Considerando la situazione del settore della compravendita immobiliare, sembra impossibile che avvengano riduzioni dei prezzi, ma secondo il rapporto queste tre località si trovano ai prezzi più convenienti e nelle regioni più economiche. Alla già citata Jaén (-2,6%) bisogna aggiungere Reus (Tarragona) con un lieve calo dell’1,32% ed infine Orense con un calo prossimo al 3,5%; Questo, insieme al calo del 2% dell’anno scorso, si traduce in un calo significativo di 5,5 punti nella zona di Vinteún e Santa Teresita, dove le case possono essere acquistate per 1.050 euro/m2.

Puoi anche evidenziare le aree in cui non c’è stato alcun aumento di prezzo e i cui metri quadrati non hanno subito la stessa variazione dell’anno scorso. Ciò avviene non solo ai prezzi minimi, come a Lleida e Almería, ma anche soprattutto ai prezzi massimi, come a 5.300 euro/m2 sul Paseo de los Fueros a Barakaldo (Vizcaya); Megapark e Bec, 4.000 euro/m2 a MayorPrincipe, Paseo del Salón, La Cestilla o Modesto Lafuente a Palencia o 2.800 euro/m2 a Plaza Mayor a Segovia.

José María Basañez, presidente del Grupo Tecnitasa, spiega che “nel 2025 i prezzi delle case sono aumentati significativamente in generale in tutte le principali città della Spagna, sia nelle zone più costose che in quelle più convenienti”. “Tuttavia, il mercato immobiliare non si sviluppa in modo omogeneo e, nelle città in cui la domanda è debole, i prezzi tendono a stabilizzarsi e registrano anche lievi correzioni al ribasso.”

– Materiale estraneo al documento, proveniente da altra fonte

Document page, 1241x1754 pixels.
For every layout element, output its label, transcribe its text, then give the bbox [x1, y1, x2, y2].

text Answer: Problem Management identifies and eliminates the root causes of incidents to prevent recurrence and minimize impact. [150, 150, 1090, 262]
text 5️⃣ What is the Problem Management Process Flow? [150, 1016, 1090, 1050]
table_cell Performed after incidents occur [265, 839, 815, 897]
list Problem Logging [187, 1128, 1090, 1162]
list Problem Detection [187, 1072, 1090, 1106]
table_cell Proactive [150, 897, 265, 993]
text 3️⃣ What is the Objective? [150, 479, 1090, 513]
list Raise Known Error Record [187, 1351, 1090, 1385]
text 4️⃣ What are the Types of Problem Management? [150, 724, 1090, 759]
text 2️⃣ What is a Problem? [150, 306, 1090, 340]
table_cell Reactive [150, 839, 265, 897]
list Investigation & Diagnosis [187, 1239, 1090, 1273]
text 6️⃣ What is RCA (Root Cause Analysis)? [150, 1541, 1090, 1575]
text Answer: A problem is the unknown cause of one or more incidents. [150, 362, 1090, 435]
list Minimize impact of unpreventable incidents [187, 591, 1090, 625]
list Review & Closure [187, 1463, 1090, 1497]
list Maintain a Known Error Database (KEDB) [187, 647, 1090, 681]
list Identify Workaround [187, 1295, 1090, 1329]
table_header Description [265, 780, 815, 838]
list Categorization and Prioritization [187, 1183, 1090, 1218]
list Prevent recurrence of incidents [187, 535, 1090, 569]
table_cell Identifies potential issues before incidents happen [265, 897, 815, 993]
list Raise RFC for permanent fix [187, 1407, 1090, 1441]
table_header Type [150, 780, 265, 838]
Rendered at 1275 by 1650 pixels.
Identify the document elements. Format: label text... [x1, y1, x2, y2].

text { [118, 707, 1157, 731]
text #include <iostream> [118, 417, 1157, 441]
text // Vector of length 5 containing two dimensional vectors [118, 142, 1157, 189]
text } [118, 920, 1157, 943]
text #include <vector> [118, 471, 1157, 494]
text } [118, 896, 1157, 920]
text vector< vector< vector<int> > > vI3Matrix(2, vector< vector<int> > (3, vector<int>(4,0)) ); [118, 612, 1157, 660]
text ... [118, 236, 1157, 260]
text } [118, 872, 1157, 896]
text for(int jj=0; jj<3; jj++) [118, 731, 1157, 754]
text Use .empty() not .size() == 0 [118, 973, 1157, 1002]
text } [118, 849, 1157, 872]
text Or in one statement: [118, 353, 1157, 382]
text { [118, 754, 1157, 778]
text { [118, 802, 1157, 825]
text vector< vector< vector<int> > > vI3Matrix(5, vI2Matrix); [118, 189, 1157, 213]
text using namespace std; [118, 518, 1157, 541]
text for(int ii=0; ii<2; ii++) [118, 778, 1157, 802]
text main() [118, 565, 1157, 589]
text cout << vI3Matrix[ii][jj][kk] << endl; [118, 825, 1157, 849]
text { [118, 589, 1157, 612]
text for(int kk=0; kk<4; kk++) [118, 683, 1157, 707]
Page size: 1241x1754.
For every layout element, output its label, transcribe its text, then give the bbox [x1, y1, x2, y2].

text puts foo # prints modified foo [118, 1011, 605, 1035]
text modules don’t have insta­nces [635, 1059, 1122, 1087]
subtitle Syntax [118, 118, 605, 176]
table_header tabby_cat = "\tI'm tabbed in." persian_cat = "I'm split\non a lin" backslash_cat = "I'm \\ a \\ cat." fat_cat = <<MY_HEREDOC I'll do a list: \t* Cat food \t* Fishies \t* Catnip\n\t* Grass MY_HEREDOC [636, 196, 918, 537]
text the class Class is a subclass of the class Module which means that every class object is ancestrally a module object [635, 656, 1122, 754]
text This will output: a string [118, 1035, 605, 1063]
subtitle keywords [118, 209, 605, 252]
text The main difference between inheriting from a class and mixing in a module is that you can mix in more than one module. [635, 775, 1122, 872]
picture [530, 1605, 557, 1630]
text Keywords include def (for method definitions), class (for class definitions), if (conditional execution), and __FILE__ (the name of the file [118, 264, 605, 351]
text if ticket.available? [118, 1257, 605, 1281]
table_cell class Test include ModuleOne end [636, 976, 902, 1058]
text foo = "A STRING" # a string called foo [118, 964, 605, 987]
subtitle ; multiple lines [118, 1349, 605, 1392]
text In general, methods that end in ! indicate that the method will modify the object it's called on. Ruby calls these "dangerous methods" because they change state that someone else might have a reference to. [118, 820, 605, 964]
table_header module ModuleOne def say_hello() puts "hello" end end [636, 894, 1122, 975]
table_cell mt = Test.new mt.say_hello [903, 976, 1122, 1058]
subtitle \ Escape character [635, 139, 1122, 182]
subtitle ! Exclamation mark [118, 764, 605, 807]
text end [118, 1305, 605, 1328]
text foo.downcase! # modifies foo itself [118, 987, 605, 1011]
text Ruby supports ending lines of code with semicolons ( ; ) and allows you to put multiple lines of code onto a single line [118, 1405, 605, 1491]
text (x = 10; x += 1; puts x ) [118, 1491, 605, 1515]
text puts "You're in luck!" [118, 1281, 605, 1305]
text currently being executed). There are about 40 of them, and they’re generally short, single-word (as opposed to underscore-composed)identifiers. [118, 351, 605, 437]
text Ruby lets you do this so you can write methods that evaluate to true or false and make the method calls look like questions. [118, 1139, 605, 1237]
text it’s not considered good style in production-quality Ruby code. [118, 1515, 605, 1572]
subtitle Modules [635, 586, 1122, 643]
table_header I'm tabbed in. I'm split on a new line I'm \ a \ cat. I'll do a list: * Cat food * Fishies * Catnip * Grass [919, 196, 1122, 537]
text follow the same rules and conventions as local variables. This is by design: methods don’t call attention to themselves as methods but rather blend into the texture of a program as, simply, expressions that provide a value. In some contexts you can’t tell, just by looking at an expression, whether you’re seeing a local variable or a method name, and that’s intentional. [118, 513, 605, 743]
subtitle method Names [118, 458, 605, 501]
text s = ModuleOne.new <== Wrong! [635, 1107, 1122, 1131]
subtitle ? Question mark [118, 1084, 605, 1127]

Aumenti massimi dei prezzi

Il rapporto del Gruppo Tecnitasa rivela che la maggior parte degli aumenti massimi di prezzo sono compresi tra il 5 e il 10%, ma ci sono alcuni dati degni di nota. È il caso di località come Fuenlabrada e Móstoles vicino a Madrid; I prezzi, ovviamente a causa dell’elevata domanda nella capitale, spingono molti cittadini a rivolgersi alle città suburbane per cercare casa, con un conseguente chiaro aumento a due cifre dei prezzi più cari di queste città, ma in entrambi i casi si registra già un aumento di circa il 50% dei prezzi più economici, che raggiungono i 2.000 euro/m2.

Lo stesso è successo a Granada, con un aumento di quasi il 55%, e i prezzi più convenienti a La Cartuja e El Caserío sono aumentati da 550 euro a 850 euro. Anche se i prezzi massimi non sono rimasti molto indietro, nella regione di Puerta Real e dintorni sono aumentati del 41%, raggiungendo i 5mila euro al metro quadrato.

Altri aumenti rilevanti dei prezzi minimi superiori al 30% si riscontrano: Zamora nel Barrio Pinilla (+37,7%); Le case a Polígono de Vite, Santiago de Compostela, sono un terzo più costose; Huelva (+33%) -passata da 605 euro/mq a oltre 800 euro/mq nel quartiere El Torrejón-; o Torrent (Valencia), da 650 a 800 Euro/m2 e Logroño capitale da -730 a 950 Euro/m2.